◆ Records shown:
◇ ◇ ◇

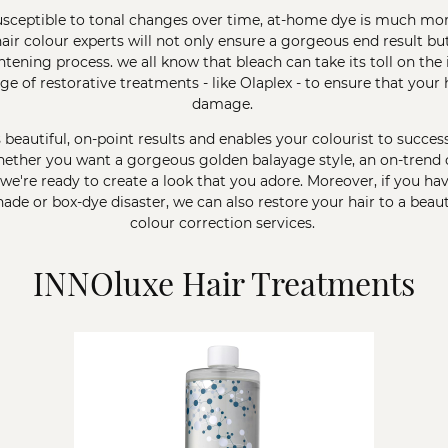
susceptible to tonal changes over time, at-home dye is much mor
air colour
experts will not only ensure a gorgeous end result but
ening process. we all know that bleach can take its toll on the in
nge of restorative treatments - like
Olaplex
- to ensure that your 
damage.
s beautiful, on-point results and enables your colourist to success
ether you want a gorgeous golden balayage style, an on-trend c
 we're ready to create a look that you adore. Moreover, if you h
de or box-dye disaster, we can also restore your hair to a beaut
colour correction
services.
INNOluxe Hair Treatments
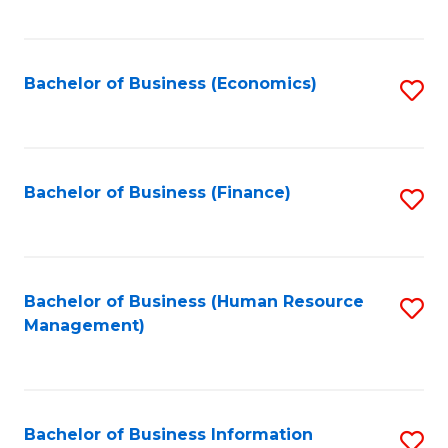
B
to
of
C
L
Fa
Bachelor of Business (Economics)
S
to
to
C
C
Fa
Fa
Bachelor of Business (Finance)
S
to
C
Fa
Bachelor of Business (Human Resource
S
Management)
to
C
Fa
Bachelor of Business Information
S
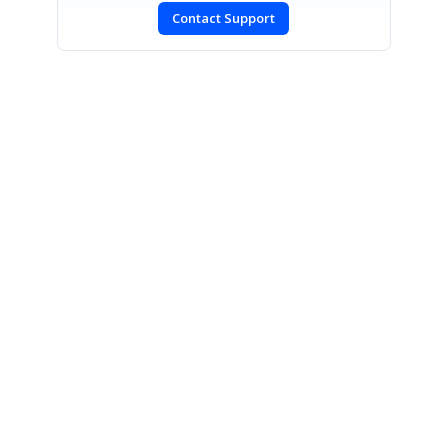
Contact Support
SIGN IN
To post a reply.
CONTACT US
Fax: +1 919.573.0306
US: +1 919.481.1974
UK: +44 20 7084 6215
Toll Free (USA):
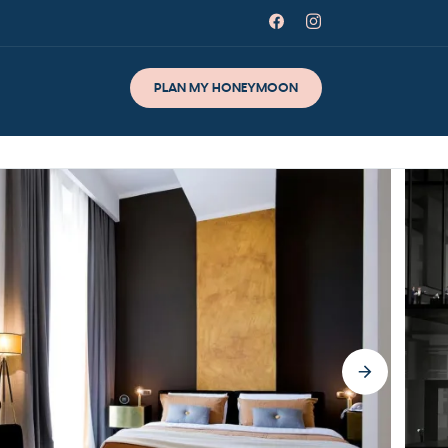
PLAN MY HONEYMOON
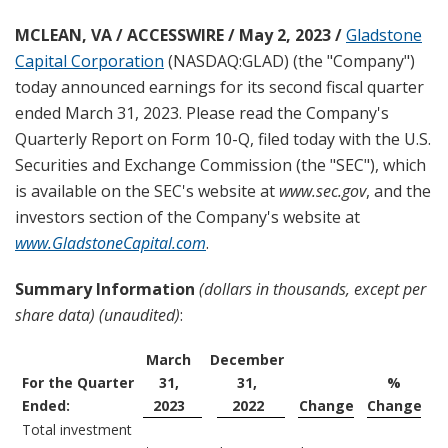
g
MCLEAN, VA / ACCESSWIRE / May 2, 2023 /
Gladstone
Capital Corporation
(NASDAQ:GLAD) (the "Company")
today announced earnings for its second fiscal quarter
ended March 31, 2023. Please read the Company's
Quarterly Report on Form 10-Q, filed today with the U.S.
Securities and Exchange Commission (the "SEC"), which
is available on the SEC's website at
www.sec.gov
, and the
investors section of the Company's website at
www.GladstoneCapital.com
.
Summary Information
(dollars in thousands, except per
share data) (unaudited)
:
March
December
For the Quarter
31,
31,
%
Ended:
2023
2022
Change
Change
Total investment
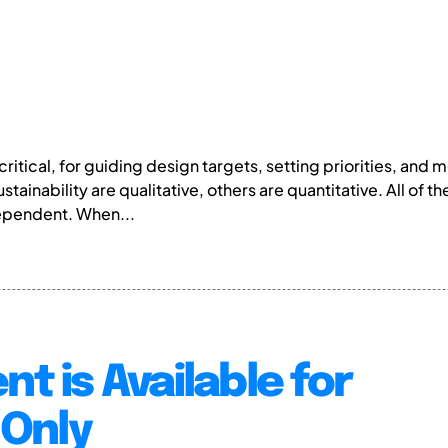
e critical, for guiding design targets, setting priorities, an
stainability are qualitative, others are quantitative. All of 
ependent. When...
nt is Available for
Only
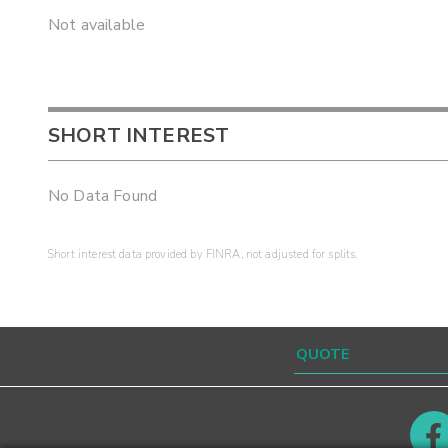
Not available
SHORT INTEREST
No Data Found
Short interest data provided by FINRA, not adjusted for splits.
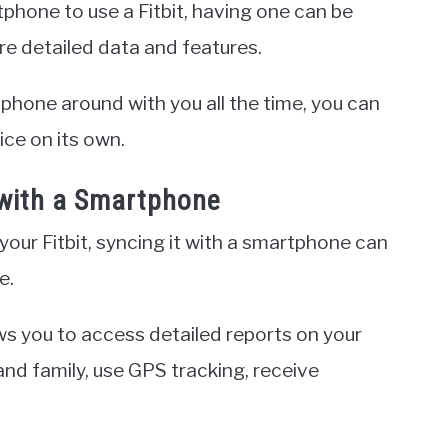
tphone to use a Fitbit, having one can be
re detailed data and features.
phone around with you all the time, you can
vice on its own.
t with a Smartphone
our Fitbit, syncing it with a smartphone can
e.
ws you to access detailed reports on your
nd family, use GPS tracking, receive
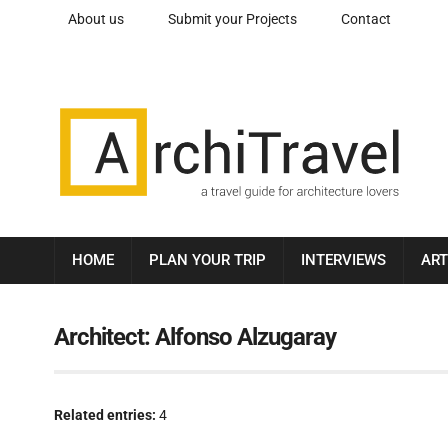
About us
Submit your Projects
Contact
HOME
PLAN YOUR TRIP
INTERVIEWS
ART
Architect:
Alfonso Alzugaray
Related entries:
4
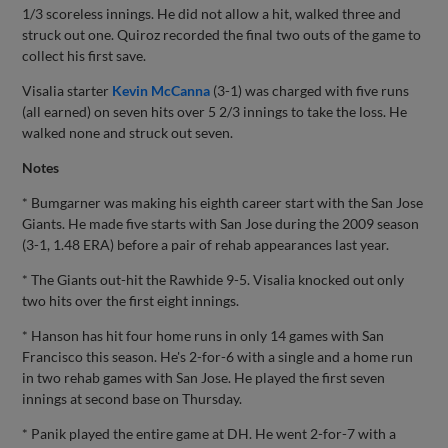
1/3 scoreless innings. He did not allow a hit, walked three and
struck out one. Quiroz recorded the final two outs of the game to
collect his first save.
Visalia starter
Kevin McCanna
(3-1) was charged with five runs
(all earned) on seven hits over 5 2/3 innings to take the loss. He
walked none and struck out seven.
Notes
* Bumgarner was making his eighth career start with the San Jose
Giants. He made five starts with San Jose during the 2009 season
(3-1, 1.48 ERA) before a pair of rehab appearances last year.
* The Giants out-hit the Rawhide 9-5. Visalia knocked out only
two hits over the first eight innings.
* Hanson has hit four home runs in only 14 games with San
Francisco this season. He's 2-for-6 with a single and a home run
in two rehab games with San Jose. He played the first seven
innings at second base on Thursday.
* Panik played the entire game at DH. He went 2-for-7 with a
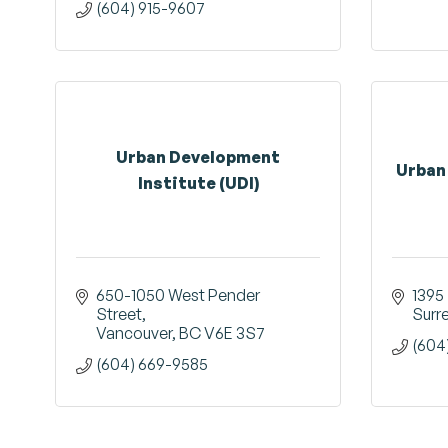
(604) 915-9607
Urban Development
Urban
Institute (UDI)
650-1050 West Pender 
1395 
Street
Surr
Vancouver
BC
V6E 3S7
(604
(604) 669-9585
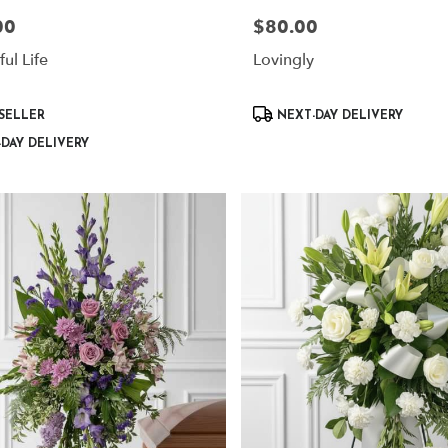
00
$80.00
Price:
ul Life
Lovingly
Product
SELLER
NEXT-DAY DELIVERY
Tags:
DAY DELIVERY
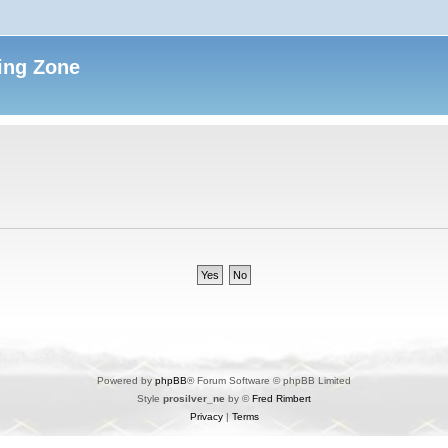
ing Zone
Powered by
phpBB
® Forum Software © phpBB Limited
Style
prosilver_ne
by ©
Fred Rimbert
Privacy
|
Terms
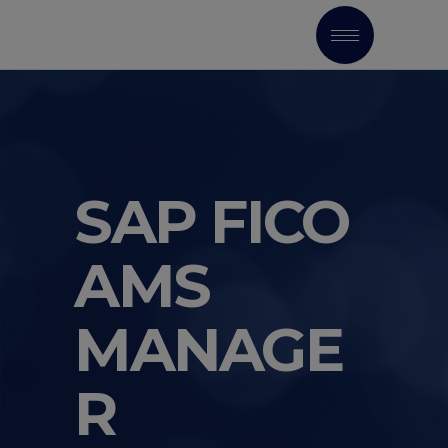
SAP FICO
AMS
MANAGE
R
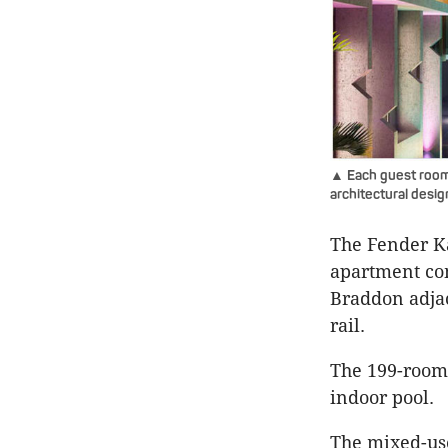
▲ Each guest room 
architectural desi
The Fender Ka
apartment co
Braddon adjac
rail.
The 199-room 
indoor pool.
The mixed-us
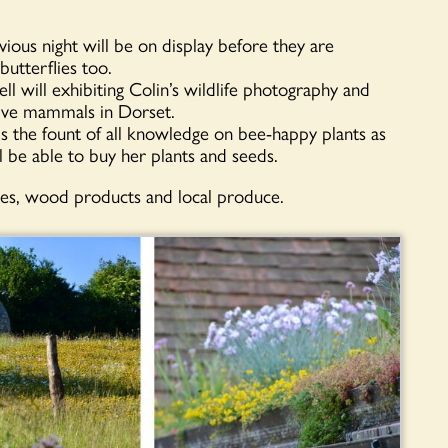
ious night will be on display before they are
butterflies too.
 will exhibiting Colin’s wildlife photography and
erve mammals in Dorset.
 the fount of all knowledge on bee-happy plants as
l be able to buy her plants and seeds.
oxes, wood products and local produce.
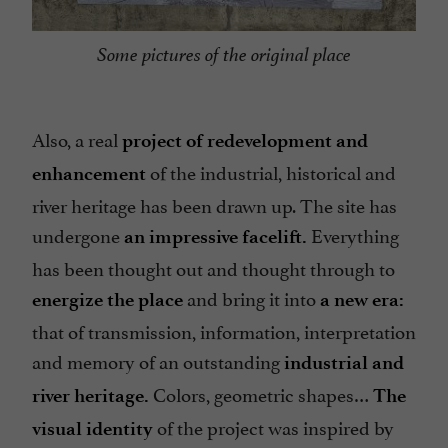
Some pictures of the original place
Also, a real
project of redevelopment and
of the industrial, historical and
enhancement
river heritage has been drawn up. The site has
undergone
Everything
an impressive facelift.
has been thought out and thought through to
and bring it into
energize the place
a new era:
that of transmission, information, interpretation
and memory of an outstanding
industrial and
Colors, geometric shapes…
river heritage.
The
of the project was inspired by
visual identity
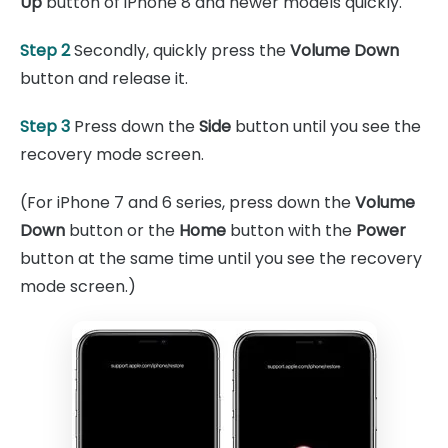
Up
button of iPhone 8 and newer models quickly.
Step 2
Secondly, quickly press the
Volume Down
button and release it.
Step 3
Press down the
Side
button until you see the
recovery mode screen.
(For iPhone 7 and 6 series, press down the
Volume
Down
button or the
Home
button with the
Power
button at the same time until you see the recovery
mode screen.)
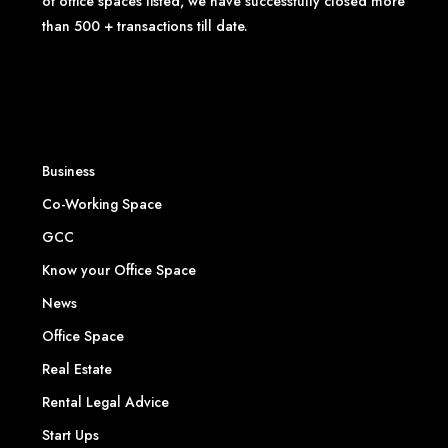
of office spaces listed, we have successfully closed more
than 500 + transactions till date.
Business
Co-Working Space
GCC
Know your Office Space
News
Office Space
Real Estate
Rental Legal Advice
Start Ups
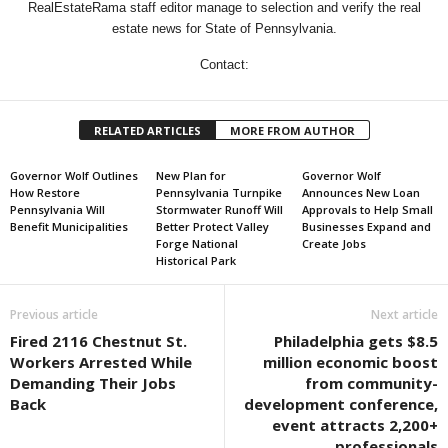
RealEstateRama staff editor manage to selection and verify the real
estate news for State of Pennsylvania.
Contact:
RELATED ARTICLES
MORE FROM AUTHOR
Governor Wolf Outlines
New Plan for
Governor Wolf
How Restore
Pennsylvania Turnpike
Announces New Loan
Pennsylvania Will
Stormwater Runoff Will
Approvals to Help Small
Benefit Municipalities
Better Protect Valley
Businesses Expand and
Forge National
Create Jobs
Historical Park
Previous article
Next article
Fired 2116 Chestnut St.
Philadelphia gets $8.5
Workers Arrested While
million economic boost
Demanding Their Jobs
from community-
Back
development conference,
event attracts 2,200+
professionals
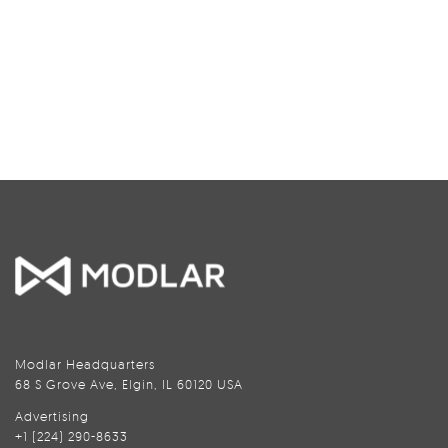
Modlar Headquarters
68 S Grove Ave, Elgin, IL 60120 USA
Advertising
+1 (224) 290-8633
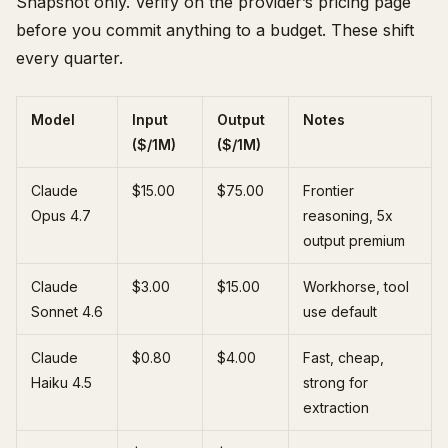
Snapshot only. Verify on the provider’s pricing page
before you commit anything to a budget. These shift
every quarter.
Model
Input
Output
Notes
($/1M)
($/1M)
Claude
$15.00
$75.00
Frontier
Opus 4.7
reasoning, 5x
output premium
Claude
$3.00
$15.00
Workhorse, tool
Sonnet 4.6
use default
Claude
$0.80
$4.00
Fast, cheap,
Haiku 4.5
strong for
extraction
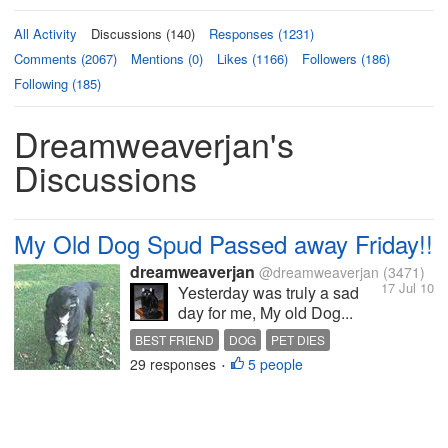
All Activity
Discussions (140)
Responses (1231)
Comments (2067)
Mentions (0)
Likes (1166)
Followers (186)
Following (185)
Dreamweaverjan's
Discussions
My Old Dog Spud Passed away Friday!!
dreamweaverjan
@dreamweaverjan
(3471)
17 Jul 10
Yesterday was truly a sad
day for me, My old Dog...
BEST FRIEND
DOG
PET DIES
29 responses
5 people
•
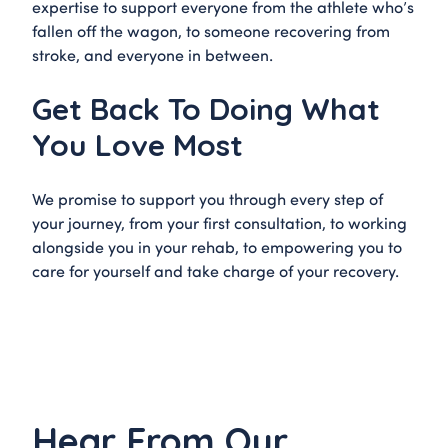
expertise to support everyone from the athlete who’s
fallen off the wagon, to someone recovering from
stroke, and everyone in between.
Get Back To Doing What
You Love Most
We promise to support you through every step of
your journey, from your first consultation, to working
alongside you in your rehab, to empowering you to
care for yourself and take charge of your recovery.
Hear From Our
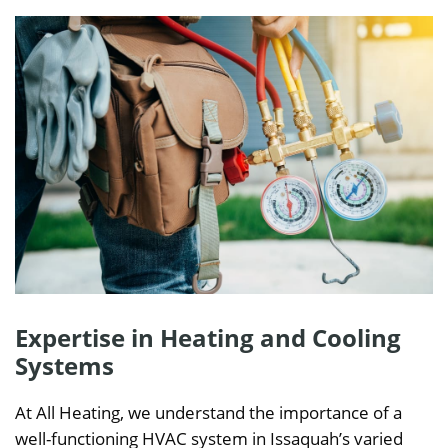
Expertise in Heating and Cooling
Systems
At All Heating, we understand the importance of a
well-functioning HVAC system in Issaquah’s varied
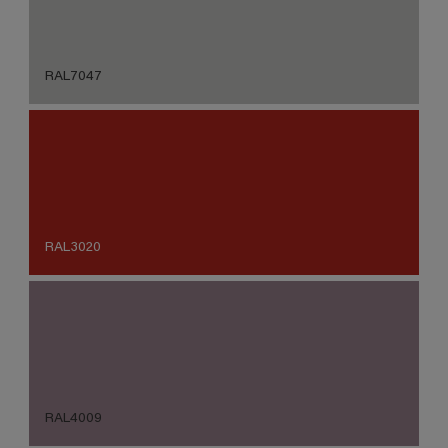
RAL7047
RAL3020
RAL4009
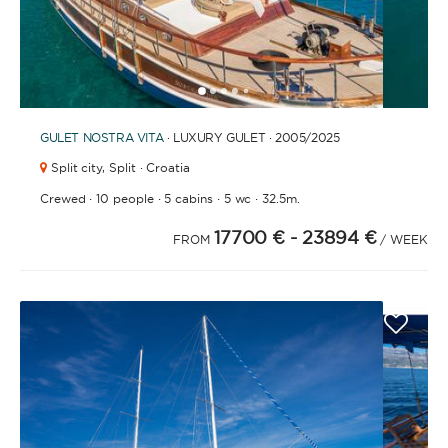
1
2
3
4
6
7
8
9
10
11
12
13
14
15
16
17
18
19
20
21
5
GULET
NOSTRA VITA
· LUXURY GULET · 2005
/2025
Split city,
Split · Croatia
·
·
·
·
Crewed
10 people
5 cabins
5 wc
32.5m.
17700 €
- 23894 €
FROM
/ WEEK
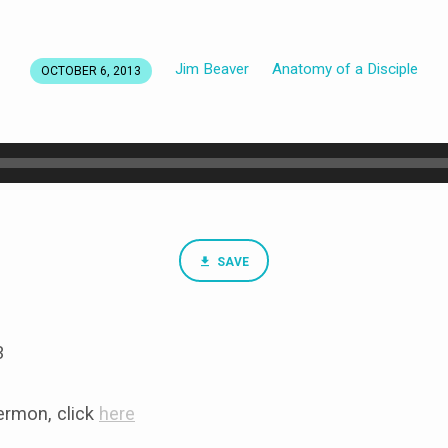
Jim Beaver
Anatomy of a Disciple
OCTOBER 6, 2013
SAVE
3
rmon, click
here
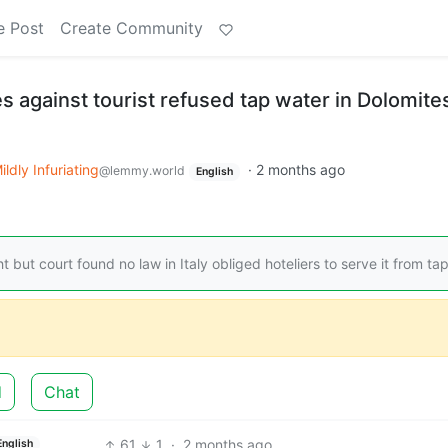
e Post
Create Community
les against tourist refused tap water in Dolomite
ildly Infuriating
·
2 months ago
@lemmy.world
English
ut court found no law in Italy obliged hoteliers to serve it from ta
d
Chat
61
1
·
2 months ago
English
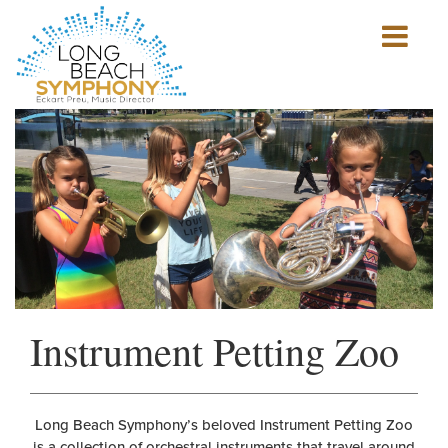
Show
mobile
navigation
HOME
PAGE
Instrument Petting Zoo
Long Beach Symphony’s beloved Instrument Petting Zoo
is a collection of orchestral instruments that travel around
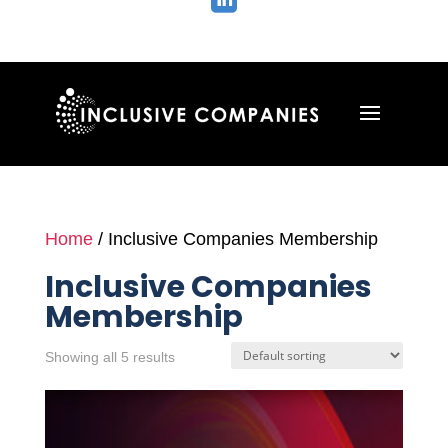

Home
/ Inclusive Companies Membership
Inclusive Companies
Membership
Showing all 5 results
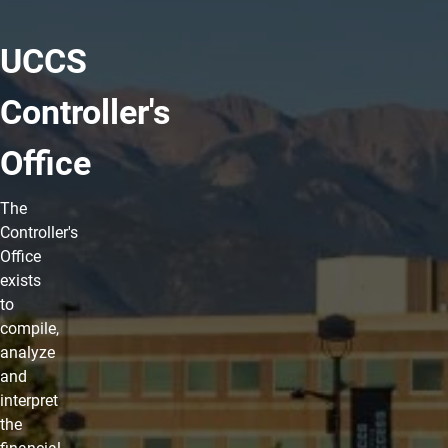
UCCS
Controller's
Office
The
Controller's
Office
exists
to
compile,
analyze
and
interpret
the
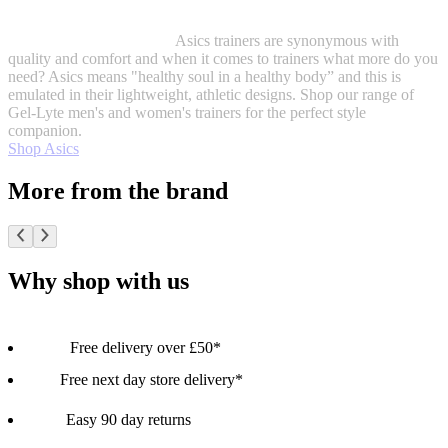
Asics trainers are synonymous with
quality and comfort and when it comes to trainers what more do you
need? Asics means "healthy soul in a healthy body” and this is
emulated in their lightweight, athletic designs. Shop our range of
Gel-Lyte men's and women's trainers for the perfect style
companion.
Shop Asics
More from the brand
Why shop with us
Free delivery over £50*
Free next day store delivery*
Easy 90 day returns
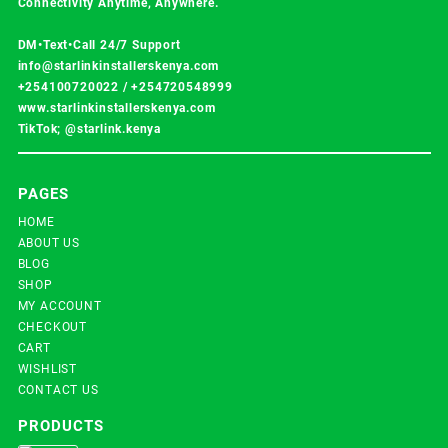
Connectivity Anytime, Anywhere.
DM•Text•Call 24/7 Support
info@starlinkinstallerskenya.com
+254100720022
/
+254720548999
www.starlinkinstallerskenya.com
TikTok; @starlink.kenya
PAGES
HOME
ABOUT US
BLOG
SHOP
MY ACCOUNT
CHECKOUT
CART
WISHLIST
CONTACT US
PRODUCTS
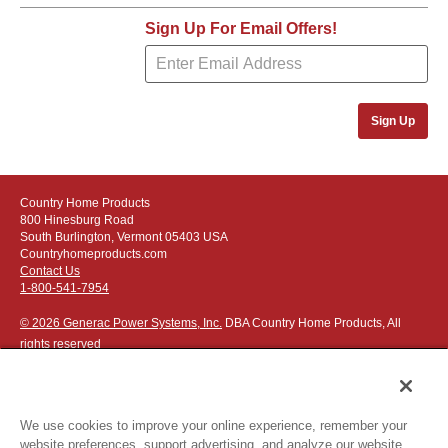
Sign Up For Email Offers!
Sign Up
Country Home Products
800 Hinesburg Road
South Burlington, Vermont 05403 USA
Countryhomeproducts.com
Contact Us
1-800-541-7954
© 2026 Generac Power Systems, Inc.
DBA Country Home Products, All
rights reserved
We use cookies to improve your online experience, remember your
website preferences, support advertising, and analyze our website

◇ ◇ ◇

◆ Activity: Look over the records above and filter for each line with the word "iPhone".

◆ Answer:
button of iPhone 8 and newer models quickly.
(For iPhone 7 and 6 series, press down the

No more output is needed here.